A new bipartisan bill looks to thwart financial conflicts of interest for top government officials
“The bipartisan HONEST Act will provide greater transparency and safeguard public interest by establishing clear guidelines that prioritize the American people,” said Rep. Nick Langworthy, R-N.Y.
A new bipartisan bill aims to beef up prevention of financial conflicts of interest between senior federal government officials and the industries their agencies regulate.
Reps. Nick Langworthy, R-N.Y., and Derek Kilmer, D-Wash., have co-sponsored the Halting Ownership of Non-Ethical Securities and Trusts (HONEST) Act, which comes after a Wall Street Journal investigation published last fall found that thousands of federal government officials reported owning or trading stocks in companies that were affected by their agencies’ actions.
“When their personal financial interests are intertwined with the industries they regulate, it creates a conflict of interest that exploits trust in our government institutions,” Langworthy said in a statement. “The bipartisan HONEST Act will provide greater transparency and safeguard public interest by establishing clear guidelines that prioritize the American people.”

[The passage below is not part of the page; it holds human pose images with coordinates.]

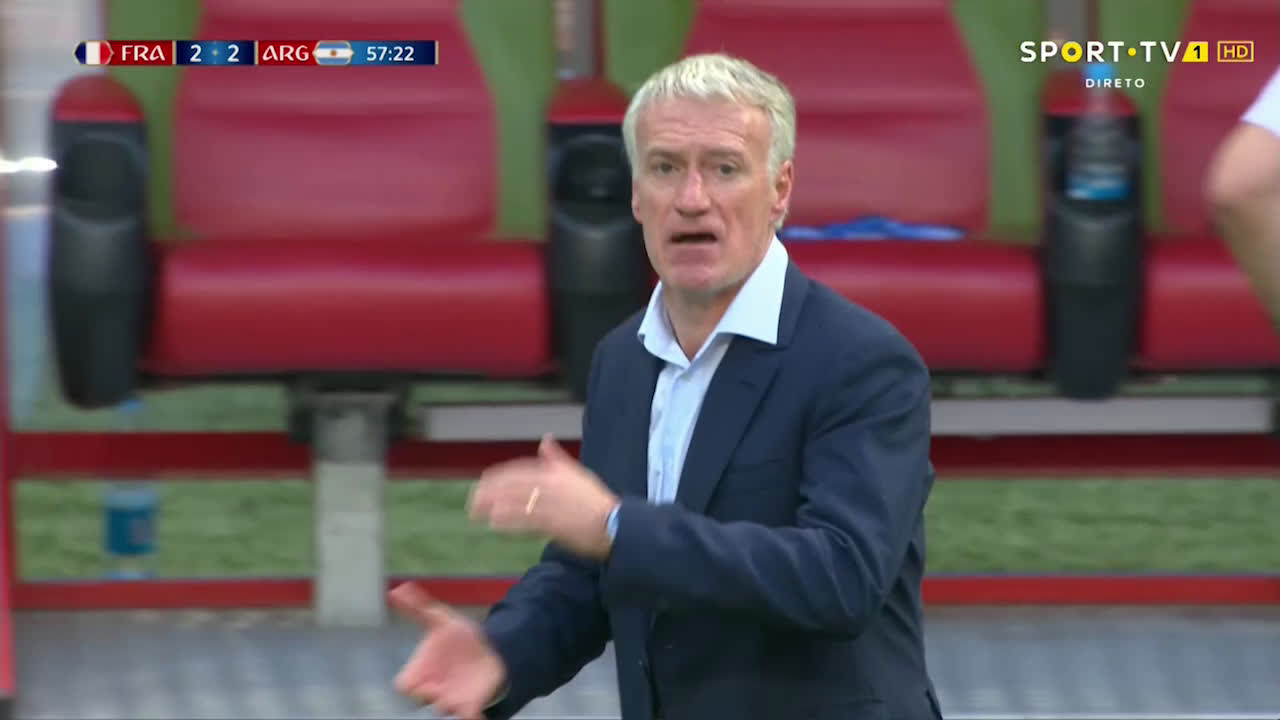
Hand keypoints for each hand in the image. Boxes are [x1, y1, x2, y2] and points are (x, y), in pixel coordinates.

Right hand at [390, 582, 506, 719]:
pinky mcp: (471, 705)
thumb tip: (397, 589)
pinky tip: (477, 716)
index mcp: (421, 670)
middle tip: (435, 688)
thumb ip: (418, 607)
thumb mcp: (441, 620)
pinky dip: (472, 717)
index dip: (407, 684)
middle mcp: (432, 687)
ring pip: (444, 708)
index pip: (403, 685)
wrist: (489, 649)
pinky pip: (469, 716)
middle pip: (421, 699)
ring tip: (455, 699)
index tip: (411, 681)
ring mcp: (451, 699)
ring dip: (448, 704)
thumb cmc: (459, 639)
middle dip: (426, 694)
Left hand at [469, 434, 618, 559]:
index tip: (484, 481)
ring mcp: (551, 505)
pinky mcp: (554, 523)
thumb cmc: (596, 500)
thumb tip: (545, 440)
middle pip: (513, 486)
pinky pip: (526, 521)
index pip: (520, 470)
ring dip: (494, 506)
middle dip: (491, 492)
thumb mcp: (577, 473)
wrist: (614, 523)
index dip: (500, 476)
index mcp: (555, 472)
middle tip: (473, 499)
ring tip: (477, 512)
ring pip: (516, 503)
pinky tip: (495, 523)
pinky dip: (509, 521)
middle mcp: (551, 486)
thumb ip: (557, 458)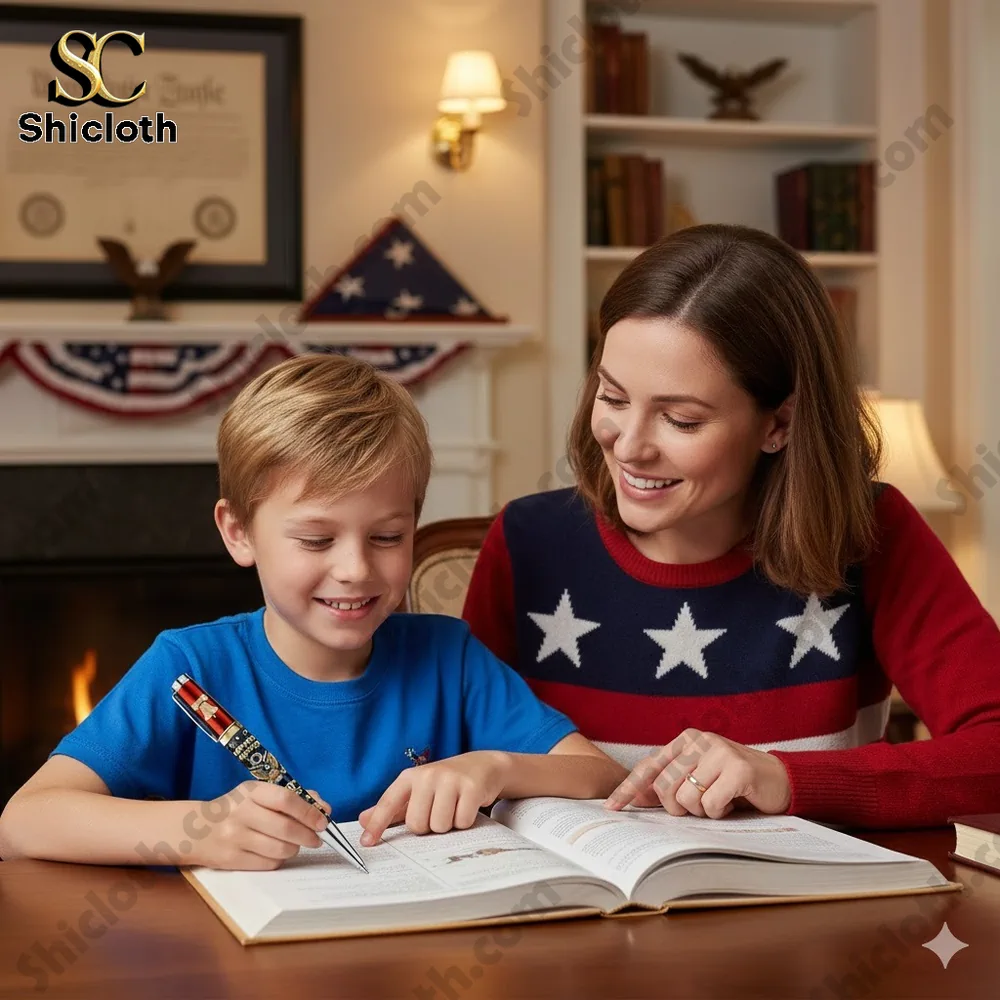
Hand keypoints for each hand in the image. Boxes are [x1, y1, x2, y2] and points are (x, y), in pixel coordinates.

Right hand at [191, 781, 331, 869]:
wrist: (196, 829)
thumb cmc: (238, 808)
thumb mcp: (260, 794)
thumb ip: (294, 797)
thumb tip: (324, 809)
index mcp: (250, 791)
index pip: (286, 800)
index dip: (309, 812)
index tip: (323, 821)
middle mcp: (240, 813)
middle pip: (285, 828)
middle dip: (308, 836)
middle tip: (316, 838)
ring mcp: (234, 837)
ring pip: (279, 849)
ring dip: (294, 848)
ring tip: (294, 844)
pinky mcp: (230, 859)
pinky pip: (267, 864)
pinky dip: (278, 860)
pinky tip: (275, 852)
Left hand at [358, 752, 509, 846]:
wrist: (483, 766)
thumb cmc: (445, 783)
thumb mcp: (418, 790)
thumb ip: (393, 807)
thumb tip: (363, 820)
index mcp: (410, 777)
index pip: (389, 802)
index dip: (377, 824)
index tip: (367, 842)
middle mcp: (428, 775)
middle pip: (417, 824)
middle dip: (428, 826)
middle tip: (437, 812)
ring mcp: (451, 780)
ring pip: (439, 826)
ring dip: (448, 826)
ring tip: (453, 808)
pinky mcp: (472, 788)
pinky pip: (462, 822)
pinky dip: (465, 822)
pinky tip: (467, 807)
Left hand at [604, 728, 791, 819]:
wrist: (779, 779)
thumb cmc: (734, 782)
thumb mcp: (699, 777)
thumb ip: (671, 782)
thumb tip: (636, 798)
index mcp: (685, 740)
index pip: (649, 766)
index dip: (628, 788)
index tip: (611, 808)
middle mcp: (699, 741)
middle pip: (664, 787)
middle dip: (677, 808)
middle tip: (699, 807)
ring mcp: (719, 752)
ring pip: (686, 799)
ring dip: (702, 811)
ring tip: (719, 800)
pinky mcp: (738, 769)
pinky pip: (710, 805)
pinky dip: (720, 812)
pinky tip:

Specifically, the bill would ban senior executive branch officials from owning financial interests in corporations, businesses, partnerships or other for-profit entities that are regulated substantially by the agency where they work. “This includes any businesses, corporations, or partnerships connected to a major contractor of the agency, or an organization that has significant lobbying contacts with the agency,” a fact sheet about the bill stated.
The bill would cover government officials who have positions at the GS-15 level or above on the General Schedule, those not on the GS scale whose basic pay rate is 120% above the minimum for a GS-15 and uniformed officials whose pay is at or above level O-7. There are “commonsense exceptions for interests held through a diversified fund or a qualified blind trust,” the fact sheet said.
Dylan Hedtler-Gaudette, senior government affairs manager at the nonprofit Project on Government Oversight, which endorsed the bill, said, “there are rules on the books,” but due to politics and “the power imbalance,” they’re often difficult to enforce and aren’t extensive enough. The bill “takes an existing model” of prohibited holding rules at various executive agencies, and expands it to all agencies.
Also, the Journal pointed out in its reporting: “Ethics officials’ ability to spot potential conflicts is limited because they usually don’t know what employees are working on.” Also, “U.S. law leaves it to individual agencies to decide whether they need rules to beef up the federal conflict-of-interest law.”
The Bull Moose Project, a nonprofit that seeks to develop the next generation of conservative leaders and policies, and nonprofit Citizens for Responsibility and Ethics in Washington also endorsed the bill.